DIRECTIONS FOR THIS TASK
Return every line from the one with "5 положений" through the one with "For ekstra privatliv", inclusive, exactly as it appears below.

Records excerpted from a collection
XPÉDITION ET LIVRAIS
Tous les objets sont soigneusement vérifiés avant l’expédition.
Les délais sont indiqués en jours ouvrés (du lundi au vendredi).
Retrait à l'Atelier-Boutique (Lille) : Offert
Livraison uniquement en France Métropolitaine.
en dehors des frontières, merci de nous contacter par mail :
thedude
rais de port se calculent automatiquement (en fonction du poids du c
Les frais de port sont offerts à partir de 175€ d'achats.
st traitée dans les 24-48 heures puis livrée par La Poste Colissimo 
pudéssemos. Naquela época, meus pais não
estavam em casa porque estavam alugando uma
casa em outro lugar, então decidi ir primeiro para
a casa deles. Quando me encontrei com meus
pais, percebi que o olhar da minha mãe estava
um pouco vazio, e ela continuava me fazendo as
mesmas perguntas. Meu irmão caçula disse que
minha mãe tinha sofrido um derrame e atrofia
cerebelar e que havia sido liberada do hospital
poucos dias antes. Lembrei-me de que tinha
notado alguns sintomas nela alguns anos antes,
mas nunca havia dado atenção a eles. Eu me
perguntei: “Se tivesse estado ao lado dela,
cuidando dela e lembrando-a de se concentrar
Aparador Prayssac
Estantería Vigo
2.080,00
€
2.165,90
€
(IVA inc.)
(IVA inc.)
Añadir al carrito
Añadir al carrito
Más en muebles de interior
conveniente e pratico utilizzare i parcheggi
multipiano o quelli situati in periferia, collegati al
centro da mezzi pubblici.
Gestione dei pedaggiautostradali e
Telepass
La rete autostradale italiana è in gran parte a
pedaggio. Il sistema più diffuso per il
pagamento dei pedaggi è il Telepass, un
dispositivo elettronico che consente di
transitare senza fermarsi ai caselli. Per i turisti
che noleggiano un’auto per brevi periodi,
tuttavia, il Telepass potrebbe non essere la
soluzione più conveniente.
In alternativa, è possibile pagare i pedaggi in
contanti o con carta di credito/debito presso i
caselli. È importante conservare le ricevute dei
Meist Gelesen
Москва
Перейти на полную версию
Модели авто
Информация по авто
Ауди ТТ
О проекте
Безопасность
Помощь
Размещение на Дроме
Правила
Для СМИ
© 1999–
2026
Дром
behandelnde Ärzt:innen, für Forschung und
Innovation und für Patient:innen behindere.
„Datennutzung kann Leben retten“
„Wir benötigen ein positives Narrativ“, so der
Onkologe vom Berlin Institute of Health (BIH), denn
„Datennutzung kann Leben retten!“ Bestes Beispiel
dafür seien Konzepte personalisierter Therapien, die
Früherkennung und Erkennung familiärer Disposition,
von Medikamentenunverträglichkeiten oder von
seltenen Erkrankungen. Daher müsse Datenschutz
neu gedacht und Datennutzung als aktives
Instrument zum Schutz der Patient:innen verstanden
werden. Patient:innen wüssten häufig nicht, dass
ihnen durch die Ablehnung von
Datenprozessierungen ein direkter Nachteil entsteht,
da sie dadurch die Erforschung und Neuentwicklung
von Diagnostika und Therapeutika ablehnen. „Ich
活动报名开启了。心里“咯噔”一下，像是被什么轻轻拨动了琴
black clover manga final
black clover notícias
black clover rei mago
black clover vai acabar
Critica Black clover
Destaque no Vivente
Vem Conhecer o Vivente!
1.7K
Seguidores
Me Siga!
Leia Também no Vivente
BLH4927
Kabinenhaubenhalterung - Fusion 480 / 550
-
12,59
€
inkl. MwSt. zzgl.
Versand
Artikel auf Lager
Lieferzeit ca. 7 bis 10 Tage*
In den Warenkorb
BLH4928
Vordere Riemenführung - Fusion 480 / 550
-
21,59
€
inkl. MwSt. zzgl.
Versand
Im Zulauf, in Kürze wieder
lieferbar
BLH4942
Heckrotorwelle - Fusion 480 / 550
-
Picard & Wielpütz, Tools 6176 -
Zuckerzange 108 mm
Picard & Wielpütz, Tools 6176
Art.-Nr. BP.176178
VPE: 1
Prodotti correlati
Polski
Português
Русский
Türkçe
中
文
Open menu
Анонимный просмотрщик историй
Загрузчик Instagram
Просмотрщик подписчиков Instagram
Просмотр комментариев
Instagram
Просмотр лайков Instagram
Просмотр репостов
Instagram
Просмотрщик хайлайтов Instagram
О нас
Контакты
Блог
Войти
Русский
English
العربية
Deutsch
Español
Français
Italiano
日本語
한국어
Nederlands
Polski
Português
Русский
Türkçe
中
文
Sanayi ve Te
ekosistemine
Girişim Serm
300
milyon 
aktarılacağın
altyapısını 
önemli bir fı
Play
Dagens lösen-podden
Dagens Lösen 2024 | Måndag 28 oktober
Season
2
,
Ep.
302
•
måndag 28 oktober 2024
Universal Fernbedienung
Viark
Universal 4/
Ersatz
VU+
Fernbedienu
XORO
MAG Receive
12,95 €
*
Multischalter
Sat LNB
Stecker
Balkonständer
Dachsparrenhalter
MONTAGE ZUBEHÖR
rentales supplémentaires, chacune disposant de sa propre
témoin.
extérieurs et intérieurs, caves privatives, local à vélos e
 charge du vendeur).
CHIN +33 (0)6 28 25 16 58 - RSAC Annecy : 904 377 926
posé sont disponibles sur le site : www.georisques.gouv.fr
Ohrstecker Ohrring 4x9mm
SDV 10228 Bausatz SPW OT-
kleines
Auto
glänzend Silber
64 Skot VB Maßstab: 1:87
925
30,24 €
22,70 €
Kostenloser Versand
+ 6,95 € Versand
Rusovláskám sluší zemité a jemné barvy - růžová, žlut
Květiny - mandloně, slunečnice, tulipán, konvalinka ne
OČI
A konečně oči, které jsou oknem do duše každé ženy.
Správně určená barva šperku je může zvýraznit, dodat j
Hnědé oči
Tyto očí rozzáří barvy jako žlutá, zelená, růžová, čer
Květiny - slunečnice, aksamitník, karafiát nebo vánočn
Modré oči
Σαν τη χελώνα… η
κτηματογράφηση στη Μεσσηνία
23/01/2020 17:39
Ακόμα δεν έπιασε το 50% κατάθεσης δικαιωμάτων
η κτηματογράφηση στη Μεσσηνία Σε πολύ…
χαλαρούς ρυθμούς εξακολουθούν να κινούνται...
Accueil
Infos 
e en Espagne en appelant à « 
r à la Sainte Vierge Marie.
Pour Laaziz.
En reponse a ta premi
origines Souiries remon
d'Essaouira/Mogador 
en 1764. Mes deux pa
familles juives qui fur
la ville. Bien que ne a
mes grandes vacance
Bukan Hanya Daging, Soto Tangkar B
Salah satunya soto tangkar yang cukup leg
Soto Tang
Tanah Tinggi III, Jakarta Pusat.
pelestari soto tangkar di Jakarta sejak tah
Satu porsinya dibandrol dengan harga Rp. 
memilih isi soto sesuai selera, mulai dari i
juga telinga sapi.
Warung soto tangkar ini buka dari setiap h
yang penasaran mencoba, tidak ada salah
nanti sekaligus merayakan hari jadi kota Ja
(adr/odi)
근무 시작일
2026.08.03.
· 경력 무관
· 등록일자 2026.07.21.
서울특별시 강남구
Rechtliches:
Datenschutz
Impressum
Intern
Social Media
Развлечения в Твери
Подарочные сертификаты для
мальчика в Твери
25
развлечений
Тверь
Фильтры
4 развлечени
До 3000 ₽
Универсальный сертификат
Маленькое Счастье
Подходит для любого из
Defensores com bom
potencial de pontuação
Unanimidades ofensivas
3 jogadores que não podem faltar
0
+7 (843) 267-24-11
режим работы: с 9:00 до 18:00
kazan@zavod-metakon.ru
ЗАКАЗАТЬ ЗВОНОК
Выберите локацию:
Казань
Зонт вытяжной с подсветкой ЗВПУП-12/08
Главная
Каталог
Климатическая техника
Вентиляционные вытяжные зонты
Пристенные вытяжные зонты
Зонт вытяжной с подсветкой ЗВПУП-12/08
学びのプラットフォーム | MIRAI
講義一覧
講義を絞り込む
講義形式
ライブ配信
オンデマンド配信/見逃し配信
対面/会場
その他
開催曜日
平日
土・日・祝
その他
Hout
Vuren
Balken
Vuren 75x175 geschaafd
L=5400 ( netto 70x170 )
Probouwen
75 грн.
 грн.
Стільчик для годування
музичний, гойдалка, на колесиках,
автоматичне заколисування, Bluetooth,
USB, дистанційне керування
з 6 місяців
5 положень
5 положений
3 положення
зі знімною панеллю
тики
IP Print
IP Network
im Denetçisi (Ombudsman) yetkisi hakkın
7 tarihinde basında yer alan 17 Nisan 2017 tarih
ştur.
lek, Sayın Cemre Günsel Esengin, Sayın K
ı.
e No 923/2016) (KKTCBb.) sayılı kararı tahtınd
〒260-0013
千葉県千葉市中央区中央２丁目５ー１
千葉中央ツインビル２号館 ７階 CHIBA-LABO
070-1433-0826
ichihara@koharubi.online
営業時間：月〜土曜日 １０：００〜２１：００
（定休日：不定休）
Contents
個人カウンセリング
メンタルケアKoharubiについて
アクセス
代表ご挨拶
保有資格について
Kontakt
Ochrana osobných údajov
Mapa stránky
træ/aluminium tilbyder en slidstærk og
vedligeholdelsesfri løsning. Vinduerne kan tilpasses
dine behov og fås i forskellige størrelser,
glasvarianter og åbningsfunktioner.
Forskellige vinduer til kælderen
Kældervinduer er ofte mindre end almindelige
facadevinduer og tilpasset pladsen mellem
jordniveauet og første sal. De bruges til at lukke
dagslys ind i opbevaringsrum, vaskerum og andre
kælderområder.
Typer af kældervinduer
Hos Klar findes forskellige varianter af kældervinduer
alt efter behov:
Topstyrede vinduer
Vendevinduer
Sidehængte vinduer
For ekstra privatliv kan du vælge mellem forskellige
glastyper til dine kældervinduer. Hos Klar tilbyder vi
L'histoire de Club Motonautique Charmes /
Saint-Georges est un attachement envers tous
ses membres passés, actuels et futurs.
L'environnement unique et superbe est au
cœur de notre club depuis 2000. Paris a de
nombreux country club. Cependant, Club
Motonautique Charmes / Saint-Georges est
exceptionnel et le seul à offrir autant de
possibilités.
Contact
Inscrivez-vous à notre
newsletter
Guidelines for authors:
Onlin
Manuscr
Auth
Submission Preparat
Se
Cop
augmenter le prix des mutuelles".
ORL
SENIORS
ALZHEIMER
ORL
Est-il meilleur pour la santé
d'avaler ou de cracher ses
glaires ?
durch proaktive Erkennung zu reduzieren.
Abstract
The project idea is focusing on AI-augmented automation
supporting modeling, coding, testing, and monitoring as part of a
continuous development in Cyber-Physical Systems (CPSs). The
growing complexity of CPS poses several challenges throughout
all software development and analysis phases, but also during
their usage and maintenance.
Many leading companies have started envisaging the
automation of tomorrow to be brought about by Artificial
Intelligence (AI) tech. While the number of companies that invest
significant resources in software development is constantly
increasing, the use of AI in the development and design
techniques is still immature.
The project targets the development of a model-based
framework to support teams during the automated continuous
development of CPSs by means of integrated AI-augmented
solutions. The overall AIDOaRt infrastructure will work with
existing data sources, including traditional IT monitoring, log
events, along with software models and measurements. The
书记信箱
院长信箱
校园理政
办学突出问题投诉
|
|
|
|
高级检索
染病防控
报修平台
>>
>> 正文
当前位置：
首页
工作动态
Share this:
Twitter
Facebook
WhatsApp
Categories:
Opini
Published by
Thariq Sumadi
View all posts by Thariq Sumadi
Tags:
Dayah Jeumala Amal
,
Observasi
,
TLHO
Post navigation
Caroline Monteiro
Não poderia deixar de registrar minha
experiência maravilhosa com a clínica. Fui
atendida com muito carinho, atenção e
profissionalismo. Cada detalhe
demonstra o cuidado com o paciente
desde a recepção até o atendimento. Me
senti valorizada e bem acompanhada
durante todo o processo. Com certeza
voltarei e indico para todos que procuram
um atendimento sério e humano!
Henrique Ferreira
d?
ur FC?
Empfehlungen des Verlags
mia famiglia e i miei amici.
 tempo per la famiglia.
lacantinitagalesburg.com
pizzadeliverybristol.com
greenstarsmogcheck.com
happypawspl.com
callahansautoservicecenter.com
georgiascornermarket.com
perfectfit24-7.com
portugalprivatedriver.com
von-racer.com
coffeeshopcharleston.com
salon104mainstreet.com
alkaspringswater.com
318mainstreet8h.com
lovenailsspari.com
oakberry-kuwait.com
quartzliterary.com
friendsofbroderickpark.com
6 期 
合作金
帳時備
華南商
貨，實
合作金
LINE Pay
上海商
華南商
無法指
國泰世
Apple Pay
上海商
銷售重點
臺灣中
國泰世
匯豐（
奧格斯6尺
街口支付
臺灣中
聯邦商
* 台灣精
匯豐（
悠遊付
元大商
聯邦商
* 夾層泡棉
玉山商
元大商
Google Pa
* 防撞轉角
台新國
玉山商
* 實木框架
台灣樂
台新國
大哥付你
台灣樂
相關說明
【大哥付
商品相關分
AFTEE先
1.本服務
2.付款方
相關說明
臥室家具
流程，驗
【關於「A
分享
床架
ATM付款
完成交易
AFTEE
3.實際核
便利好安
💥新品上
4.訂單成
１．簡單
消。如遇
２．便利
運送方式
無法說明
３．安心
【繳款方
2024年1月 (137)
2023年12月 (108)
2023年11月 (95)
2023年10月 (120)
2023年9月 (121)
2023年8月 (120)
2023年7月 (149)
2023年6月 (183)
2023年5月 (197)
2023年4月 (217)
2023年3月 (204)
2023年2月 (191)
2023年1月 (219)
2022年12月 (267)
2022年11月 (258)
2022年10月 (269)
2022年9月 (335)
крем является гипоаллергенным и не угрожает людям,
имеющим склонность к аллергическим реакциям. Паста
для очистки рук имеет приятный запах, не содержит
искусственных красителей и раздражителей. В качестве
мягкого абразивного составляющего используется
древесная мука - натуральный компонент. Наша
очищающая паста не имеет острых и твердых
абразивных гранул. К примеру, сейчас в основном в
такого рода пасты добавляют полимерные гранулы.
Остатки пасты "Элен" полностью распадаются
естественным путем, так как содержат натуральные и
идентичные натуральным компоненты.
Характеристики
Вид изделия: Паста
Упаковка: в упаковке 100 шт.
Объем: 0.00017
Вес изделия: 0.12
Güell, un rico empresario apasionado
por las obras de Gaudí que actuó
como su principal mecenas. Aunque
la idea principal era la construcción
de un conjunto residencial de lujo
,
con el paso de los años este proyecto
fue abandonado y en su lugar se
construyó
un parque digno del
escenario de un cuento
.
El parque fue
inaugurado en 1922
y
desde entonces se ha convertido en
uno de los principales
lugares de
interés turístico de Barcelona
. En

FINISHED TASK
5 положений
3 положення
зі знімною панеллю
тики
IP Print
IP Network
im Denetçisi (Ombudsman) yetkisi hakkın
7 tarihinde basında yer alan 17 Nisan 2017 tarih
ştur.
lek, Sayın Cemre Günsel Esengin, Sayın K
ı.
e No 923/2016) (KKTCBb.) sayılı kararı tahtınd
〒260-0013
千葉県千葉市中央区中央２丁目５ー１
千葉中央ツインビル２号館 ７階 CHIBA-LABO
070-1433-0826
ichihara@koharubi.online
営業時間：月〜土曜日 １０：００〜２１：００
（定休日：不定休）
Contents
個人カウンセリング
メンタルケアKoharubiについて
アクセス
代表ご挨拶
保有資格について
Kontakt
Ochrana osobných údajov
Mapa stránky
træ/aluminium tilbyder en slidstærk og
vedligeholdelsesfri løsning. Vinduerne kan tilpasses
dine behov og fås i forskellige størrelser,
glasvarianter og åbningsfunktioner.
Forskellige vinduer til kælderen
Kældervinduer er ofte mindre end almindelige
facadevinduer og tilpasset pladsen mellem
jordniveauet og første sal. De bruges til at lukke
dagslys ind i opbevaringsrum, vaskerum og andre
kælderområder.
Typer af kældervinduer
Hos Klar findes forskellige varianter af kældervinduer
alt efter behov:
Topstyrede vinduer
Vendevinduer
Sidehængte vinduer
For ekstra privatliv kan du vælge mellem forskellige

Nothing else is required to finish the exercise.